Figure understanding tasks
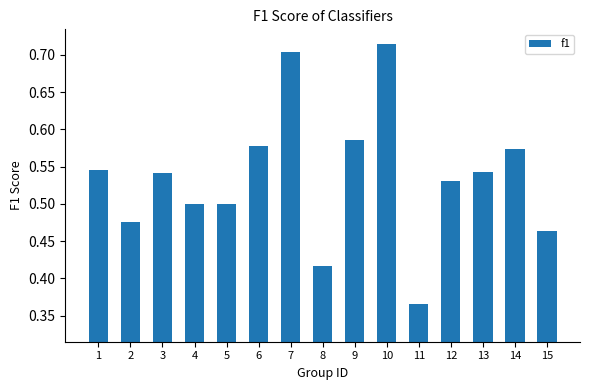

Which category has the lowest value across all series?

11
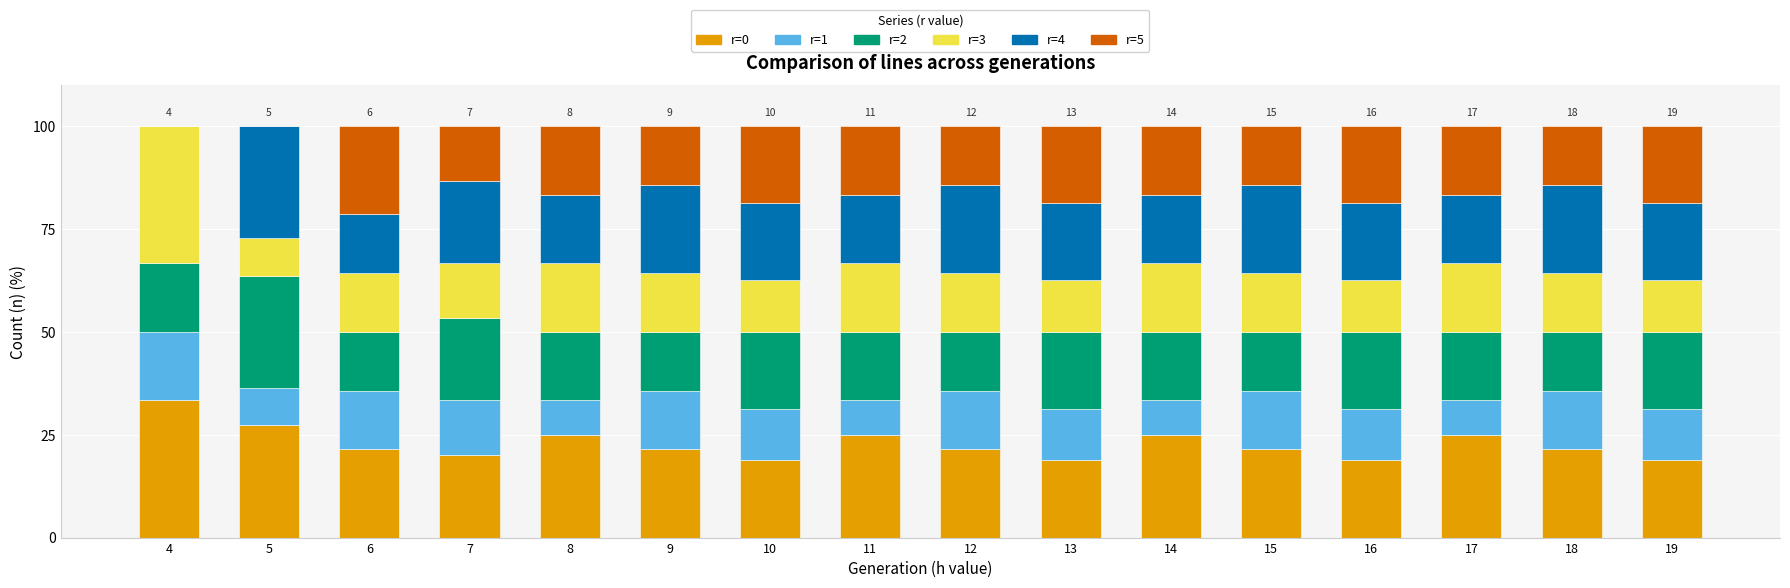

True or false: r=0 has a value of 18.8 at 16.

True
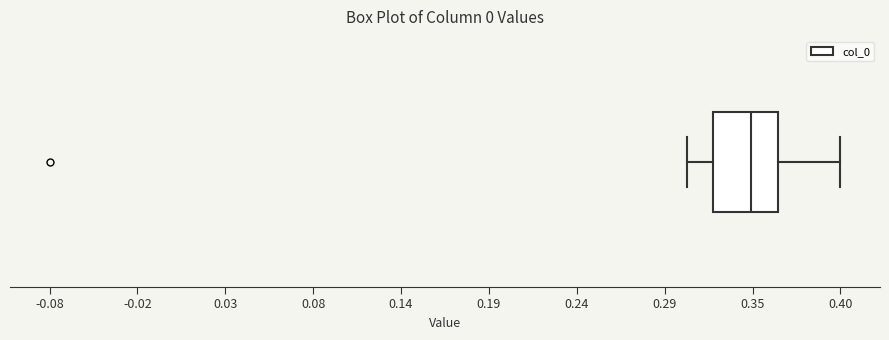

Transcribe this box plot: give where the median line is, the range the box spans, and where the two whiskers end, as read against the x-axis. The values are not printed on the chart, so give them approximately, as read against the axis.

median 0.35, box 0.32 to 0.36, whiskers 0.31 to 0.40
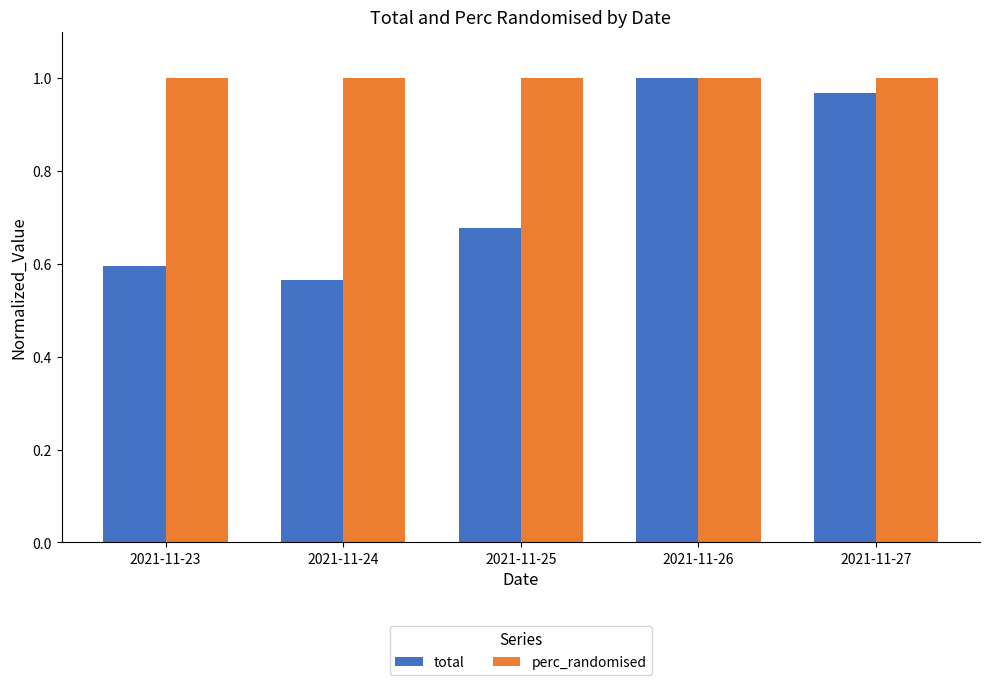

True or false: perc_randomised has a value of 1.5 at 2021-11-24.

False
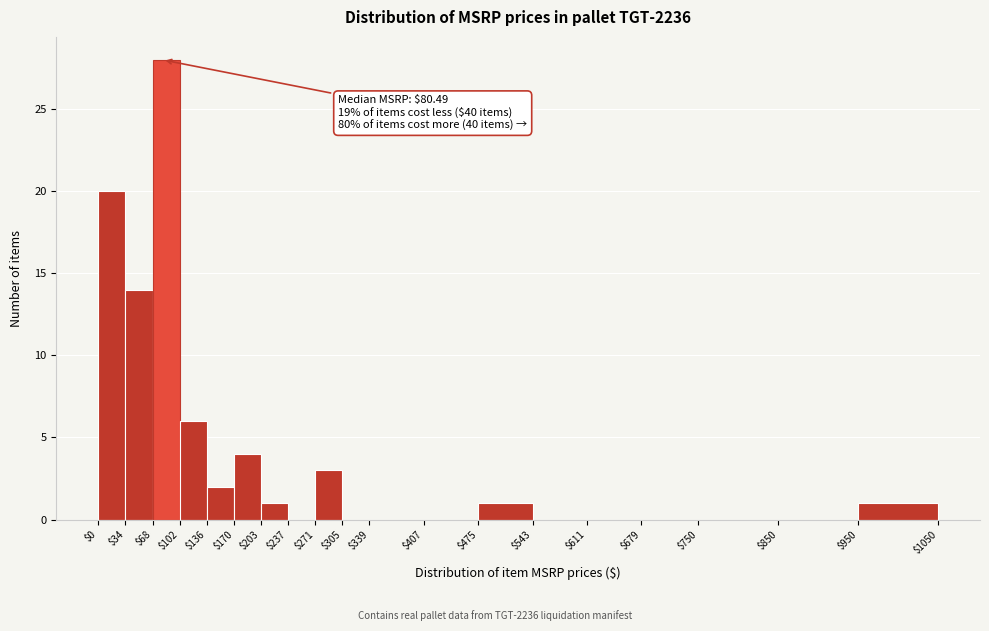

Over which range of the x-axis is the bar tallest?

$68 to $102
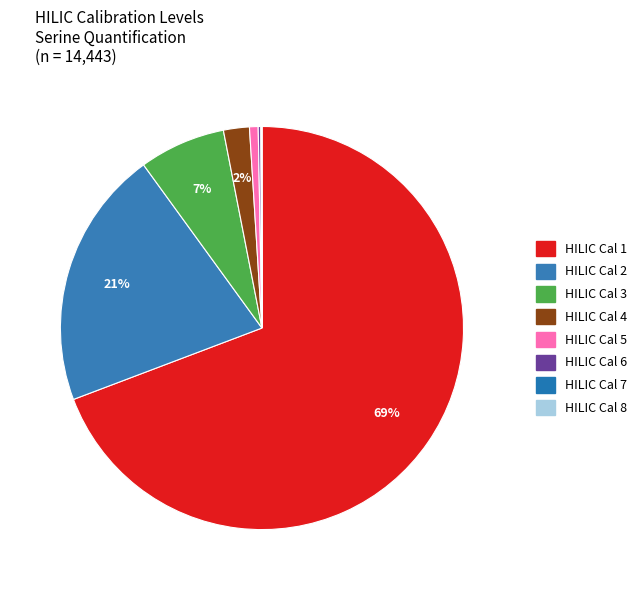

Does HILIC Cal 1 account for over 50% of the chart?

Yes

• [Task instructions] Put the stretch of the material from the line containing "Over which range" through the end into a numbered list, omitting blank lines and any pictures.

• [Problem solution]
1. Over which range of the x-axis is the bar tallest?
2. $68 to $102
3. Does HILIC Cal 1 account for over 50% of the chart?
4. Yes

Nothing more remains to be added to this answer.